ADI sees profit in signal-processing chain
The company avoids market segments with too much competition, commoditization, and ASP erosion.
Rick Nelson, Editor-in-Chief -- EDN, March 16, 2010
Analog Devices is focusing on the entire signal chain while avoiding market segments with too much competition, commoditization, and ASP erosion, according to president and CEO Jerald Fishman. The company's focus is "to do fewer things better," Fishman said in his introductory comments at a March 11 presentation to analysts. The refocused effort, said Dave Zinsner, VP and CFO, is expected to yield compound annual growth rates in the range of 8% to 12% over the next five years.
Fishman and Zinsner were joined at the event by officials who commented on various aspects of the company's business. Robbie McAdam, VP of core products and technologies, said the company is well positioned to meet the constant appetite to bring more signals into the analog domain. He said that 94% of ADI's business focuses on signal processing; for the standard linear market, he said, 53% of the business involves signal processing while 47% is in power management.
Few companies, McAdam said, can claim more than 30% share of any market segment, and he added that ADI claims 44% of the converter market, putting it in such company as Intel (with 66% of the microprocessor market), Samsung (with 30% of the DRAM market), and Texas Instruments (with 42% of the 3G smart-phone processor market).

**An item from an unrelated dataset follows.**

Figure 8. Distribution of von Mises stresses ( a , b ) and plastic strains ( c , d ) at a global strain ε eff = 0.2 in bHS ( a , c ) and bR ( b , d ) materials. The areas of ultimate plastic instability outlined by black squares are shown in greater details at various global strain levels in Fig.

As evidence of the goal of avoiding eroding ASPs, McAdam said that the company's high-performance amplifiers command five times the industry's average price for amplifiers. He noted that there are 60,000 customers for ADI's 10,000 core products; those customers, he said, are risk-averse ones for whom brand matters. A company goal, McAdam said, is to double the number of ADI parts per design.
McAdam sees opportunities in the RF market, commenting, "Frequency is the last frontier." He also sees opportunities in sensors, particularly in automotive applications (for functions like stability control, airbag deployment, and cruise control) as well as in industrial and medical applications.

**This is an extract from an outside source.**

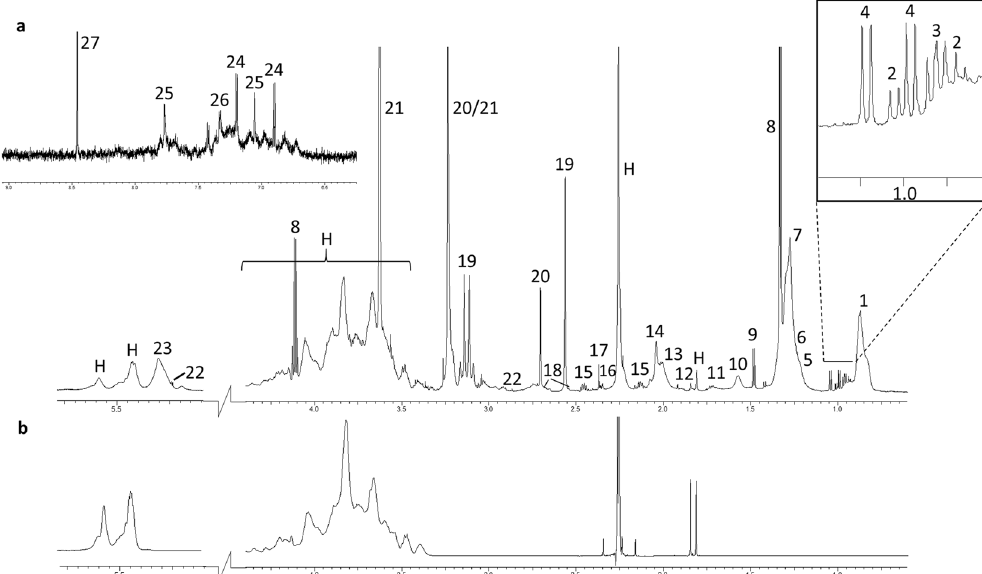
Figure 1. Representative 1 H CPMG NMR spectrum of ( a ) untreated NPC1 patient plasma with 27 major metabolites labelled; (1) mobile lipid -CH 3 , (2) isoleucine, (3) leucine, (4) valine, (5) 2,3 butanediol, (6) 3-hydroxybutyrate, (47) mobile lipid -(CH 2 ) n -, (8) lactate, (9) alanine, (10) mobile lipid –C H 2 CH 2 CO, (11) arginine, (12) acetate, (13) proline/mobile lipid CH 2 -C H 2 -CH = , (14) N-acetyl glycoprotein/mobile lipid CH 2 - C H 2 -CH = , (15) glutamate, (16) glutamine, (17) acetoacetate, (18) citrate,(19) Ca 2 + -EDTA, (20) Mg 2 + -EDTA, (21) EDTA, (22) Zn 2 + -EDTA, (22) α -glucose, (23) mobile unsaturated lipids > CH = CH < , (24) tyrosine, (25) histidine, (26) phenylalanine, (27) formate, and (H) contaminants arising from histopaque cell separation. ( b ) 1 H NMR spectrum of histopaque column flow through; matching contaminants are clearly visible in the plasma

McAdam said that ADI is focusing its Sharc and BlackFin DSPs on video-based driver assistance systems, home-entertainment audio processors, motor-control processor subsystems, smart-energy meter subsystems, and portable medical devices. He also said that ADI is addressing some segments of the power management market, including digital cameras, communications infrastructure, industrial and medical applications, and some general-purpose consumer and cell-phone applications.
VP for converters Dick Meany drilled down on the converter market, saying that ADI's converter business establishes a "beachhead to the BOM," providing a vantage point from which the company can capture board real estate for other signal-chain components. Peter Real, VP for linear and RF, commented on the company's RF business. He described RF as fundamentally a signal-processing challenge (extracting a desired signal from a dirty environment) that the company is well positioned to address in communications-infrastructure, automotive, industrial-and-instrumentation, healthcare, and consumer applications.
VPs Mike Britchfield and Pat O'Doherty elaborated on for industrial and instrumentation and healthcare businesses, respectively. Britchfield said the company is targeting smart-grid, process-control and monitoring, motor-control, and robotics and machine-vision applications. O'Doherty said the company is addressing in-patient and out-patient healthcare markets. Specific applications the company serves include computed tomography, magnetic-resonance imaging, ultrasound, portable patient monitoring, and consumer healthcare products.
CFO Zinsner concluded the event saying ADI plans to grow revenue faster than the served market, grow earnings faster than revenue, generate a strong free cash flow, and provide conservative financial management.